Consignes
1. Relevez toutes les heures de la journée mentionnées dans le récit sur John Dunn.
2. Rédigez la suite du récit sur John Dunn après sa dernière phrase.

Le caporal suppléant John Dunn passe Noël à la maison du médecin d’Almonte avec sa famille. John devait travailler la fin de semaine, sauf qu’aux alentours de 16 h le vendredi après-midi, son capitaine-adjudant était entré soudainement dans la salle des rapports pour lui remettre un billet de congé jusqu’au lundi, 8 h. Le dépôt des effectifs du parc Lansdowne serait tranquille pendant la fin de semaine, et son capitaine-adjudant serait certainement capable de s’en sortir seul.

Dessin de la façade de la maison du médecin, à Almonte, années 1960

La maison du médecin, à Almonte, années 1960

 

Lorsque l’horloge sonne 19 h 30 le dimanche soir, John quitte son coin chaud près de la cheminée et met fin à une conversation tranquille avec les membres de sa famille. Il doit se mettre en route s’il veut attraper le train à destination d’Ottawa. Sa tante, qui s’était jointe à la famille pour le souper du dimanche, doit également partir en ville. Après avoir revêtu son grand manteau militaire et dit au revoir, il part vers la gare en ayant beaucoup de temps devant lui.

Données fournies
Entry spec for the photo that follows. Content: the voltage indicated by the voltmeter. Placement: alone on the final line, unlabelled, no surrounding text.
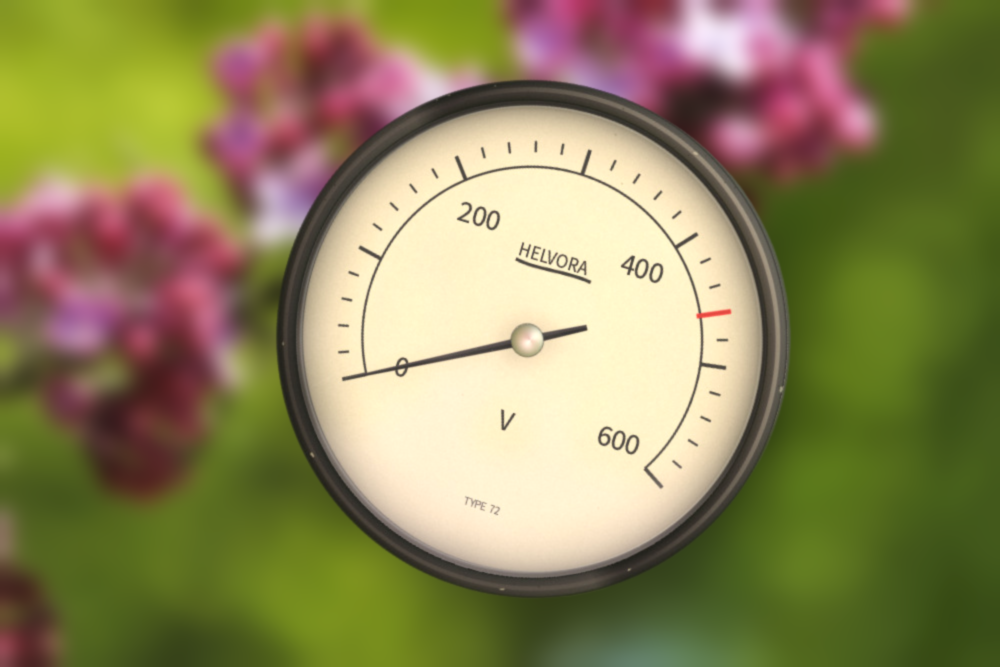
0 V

---

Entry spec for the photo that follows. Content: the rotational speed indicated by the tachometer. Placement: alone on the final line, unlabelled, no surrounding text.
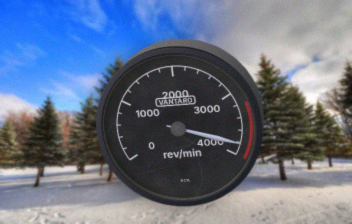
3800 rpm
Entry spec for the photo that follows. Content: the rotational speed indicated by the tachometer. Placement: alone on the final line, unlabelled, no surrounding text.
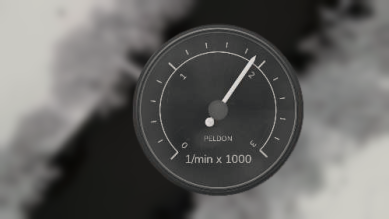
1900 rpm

Réponses par consigne
1. 16 h, 8 h, 19 h 30

2.
Beaucoup trop de temps, comme il finira par constater. Il est passé 20 h, et le train n’est toujours pas arrivé.

Le train du soir est en retard.

Très en retard.


La longue attente

La salle d’attente des hommes est remplie à craquer. Toutes les places sur les bancs sont prises; certains hommes sont même assis sur le radiateur sous la fenêtre.

Finalement, avec près de quarante minutes de retard, le train arrive.

John rencontre sa tante sur le quai bondé et commence à se frayer un chemin vers la dernière voiture. Il monte toujours dans la dernière voiture, car c’est elle qui se trouvera la près de la barrière à l’arrivée du train à la gare Union d’Ottawa.

« Oh, mon chapeau, s’exclame sa tante. C’est un tout nouveau chapeau, et marcher vers l’arrière sous la neige et la pluie le ruinera. On ne peut pas monter ici? »

« Bien sûr », dit John, alors que sa tante le suit vers la quatrième voiture depuis la queue.

Ne trouvant aucune place, John monte dans la troisième voiture depuis la queue. Rien là non plus, mais c’est à ce moment qu’il aperçoit un ami de Renfrew assis sous le porte-bagages. Il retourne à la quatrième voiture, et il voit qu’il y a des places debout dans l’allée.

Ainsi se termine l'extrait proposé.